**The task**
The full listing, returned exactly and free of pictures, is the expected answer.

**Dataset extract**
★ ★ ★ ★ ★
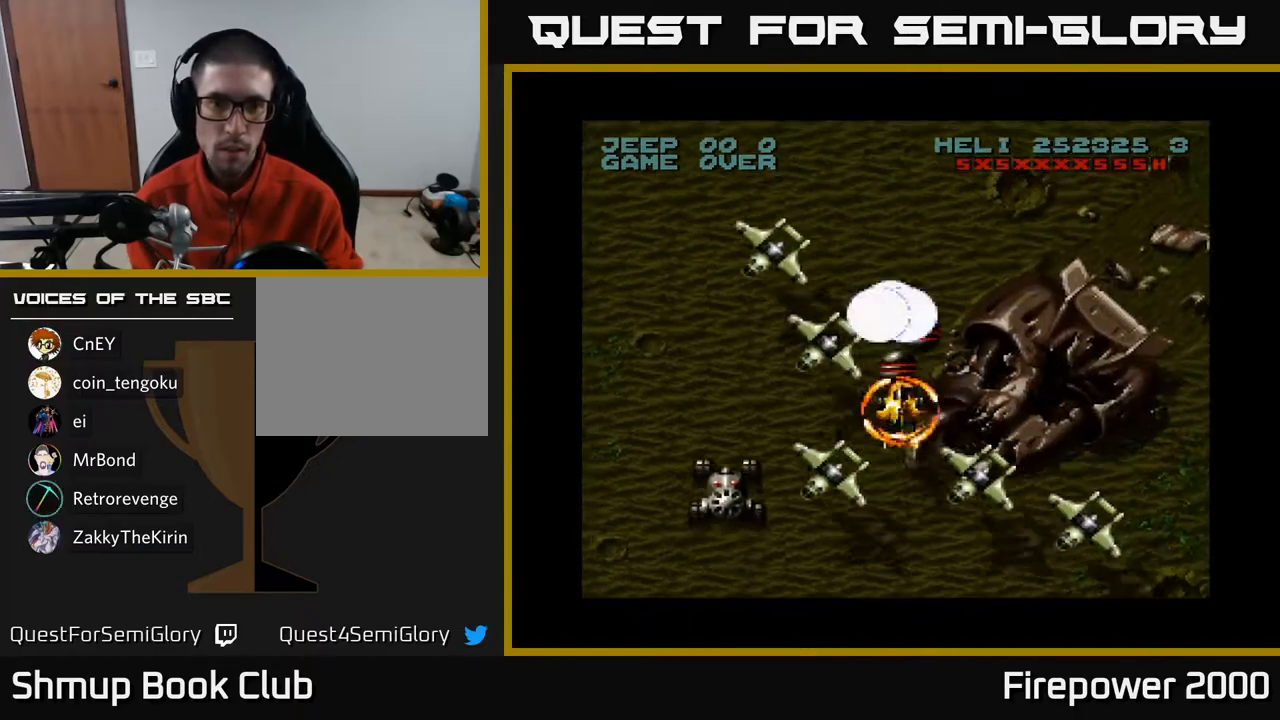
{"buttons": ["A", "DPAD_DOWN", "DPAD_LEFT"], "left_stick": "center", "right_stick": "center", "events": [[50, "DPAD_RIGHT", "up"], [483, "DPAD_LEFT", "down"]]}
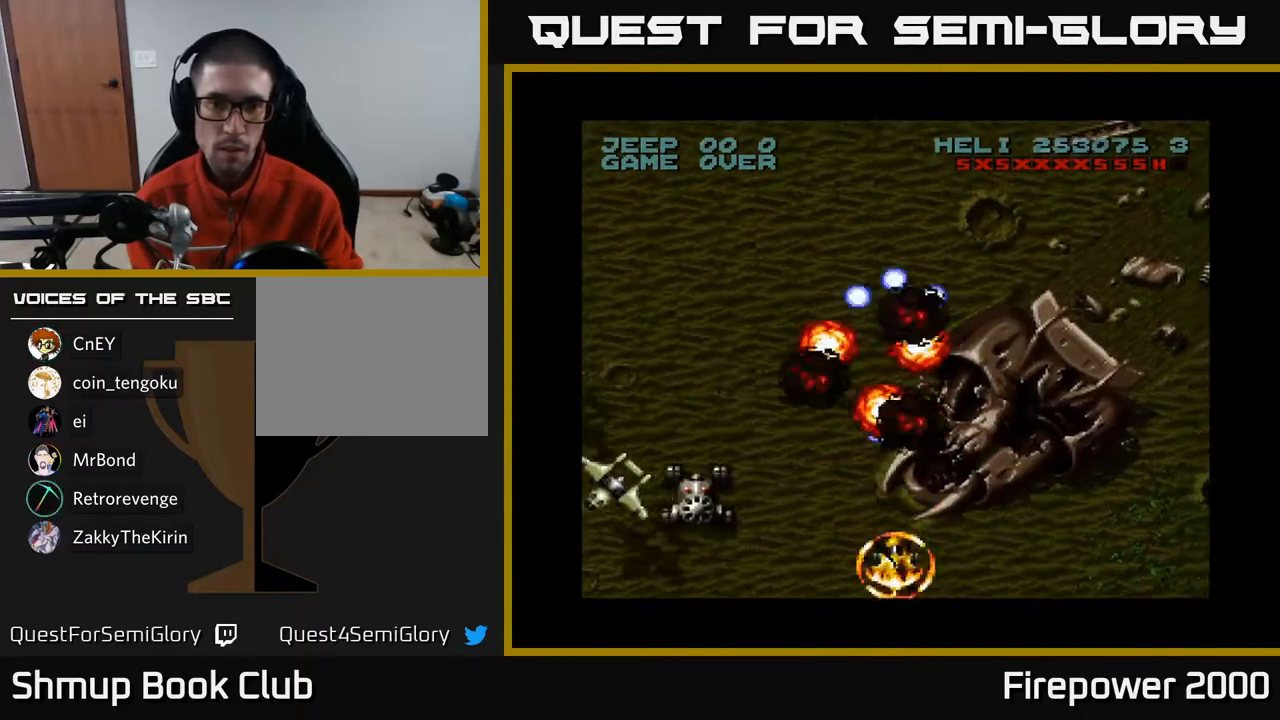
{"buttons": ["A", "DPAD_LEFT"], "left_stick": "center", "right_stick": "center", "events": [[17, "DPAD_DOWN", "up"]]}
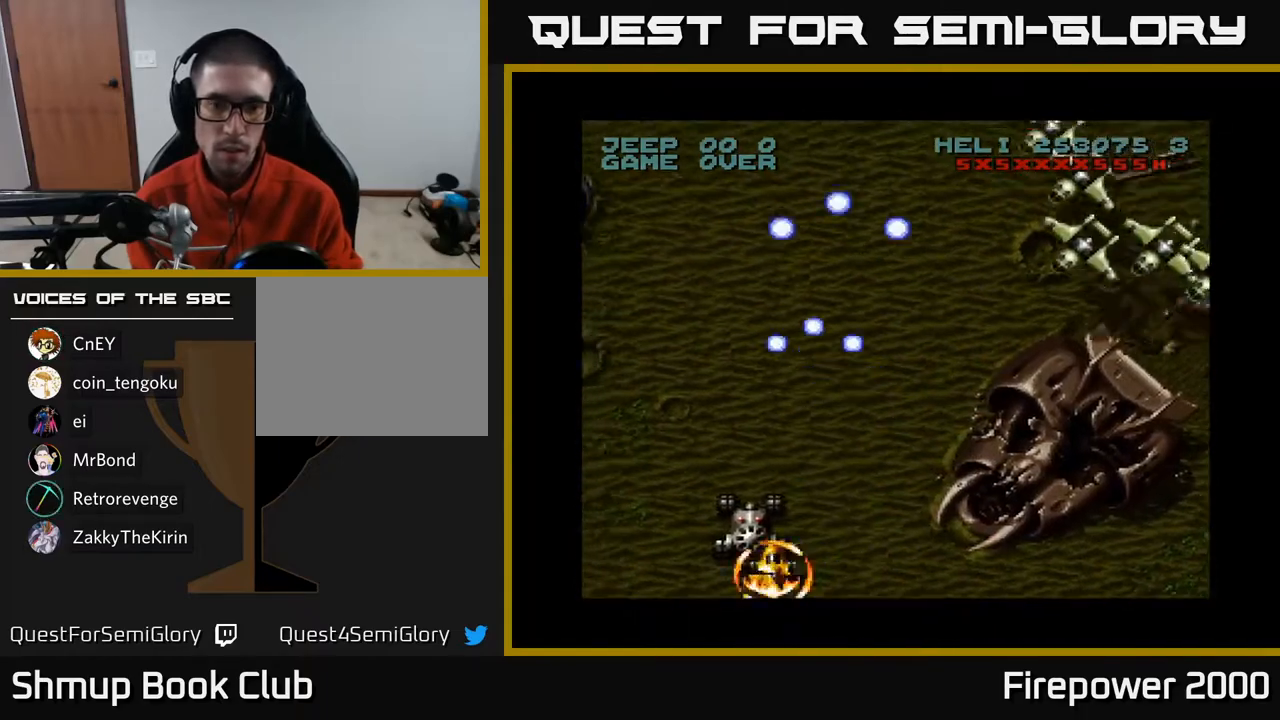
{"buttons": ["A", "DPAD_LEFT"], "left_stick": "center", "right_stick": "center", "events": [[17, "DPAD_DOWN", "down"], [17, "DPAD_LEFT", "up"], [67, "DPAD_RIGHT", "down"], [117, "DPAD_RIGHT", "up"], [167, "DPAD_DOWN", "up"], [467, "DPAD_LEFT", "down"]]}
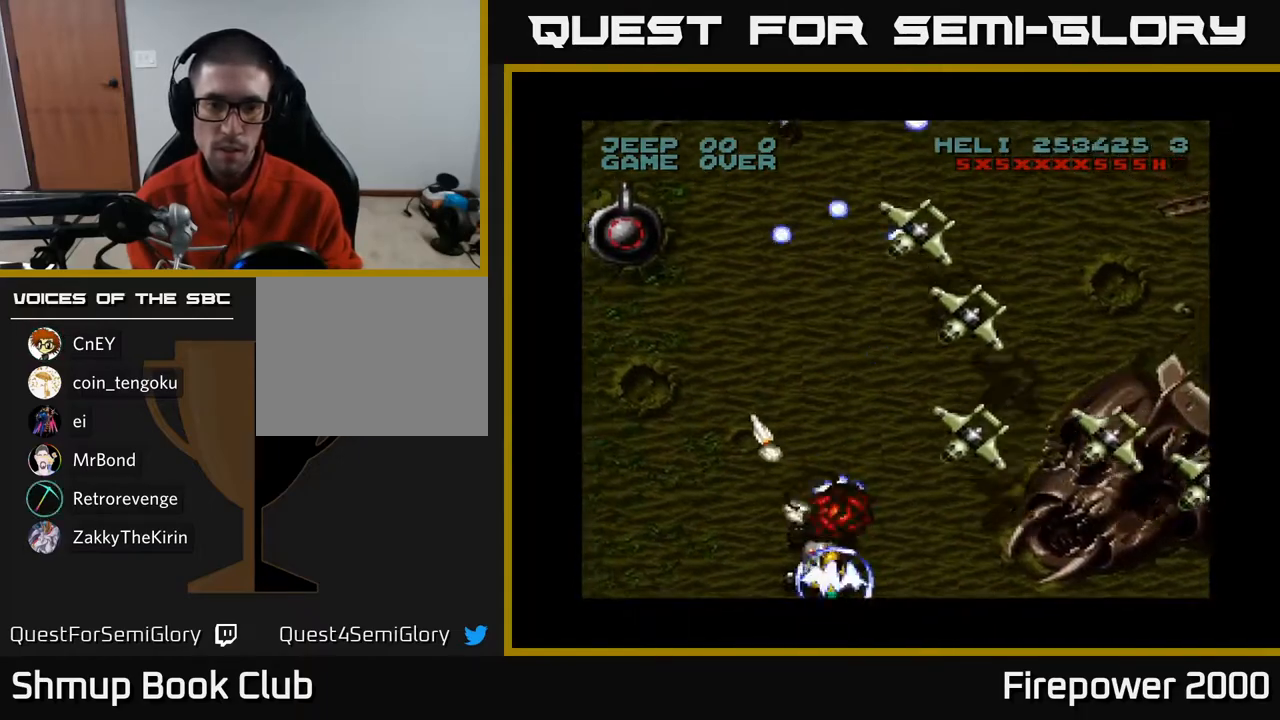
{"buttons": ["A", "DPAD_LEFT"], "left_stick": "center", "right_stick": "center", "events": [[83, "DPAD_DOWN", "down"], [83, "DPAD_LEFT", "up"], [100, "DPAD_RIGHT", "down"], [133, "DPAD_DOWN", "up"], [317, "DPAD_RIGHT", "up"], [333, "DPAD_LEFT", "down"]]}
★ ★ ★ ★ ★
**Response to the task**
{"buttons": ["A", "DPAD_DOWN", "DPAD_LEFT"], "left_stick": "center", "right_stick": "center", "events": [[50, "DPAD_RIGHT", "up"], [483, "DPAD_LEFT", "down"]]}
{"buttons": ["A", "DPAD_LEFT"], "left_stick": "center", "right_stick": "center", "events": [[17, "DPAD_DOWN", "up"]]}
{"buttons": ["A", "DPAD_LEFT"], "left_stick": "center", "right_stick": "center", "events": [[17, "DPAD_DOWN", "down"], [17, "DPAD_LEFT", "up"], [67, "DPAD_RIGHT", "down"], [117, "DPAD_RIGHT", "up"], [167, "DPAD_DOWN", "up"], [467, "DPAD_LEFT", "down"]]}
{"buttons": ["A", "DPAD_LEFT"], "left_stick": "center", "right_stick": "center", "events": [[83, "DPAD_DOWN", "down"], [83, "DPAD_LEFT", "up"], [100, "DPAD_RIGHT", "down"], [133, "DPAD_DOWN", "up"], [317, "DPAD_RIGHT", "up"], [333, "DPAD_LEFT", "down"]]}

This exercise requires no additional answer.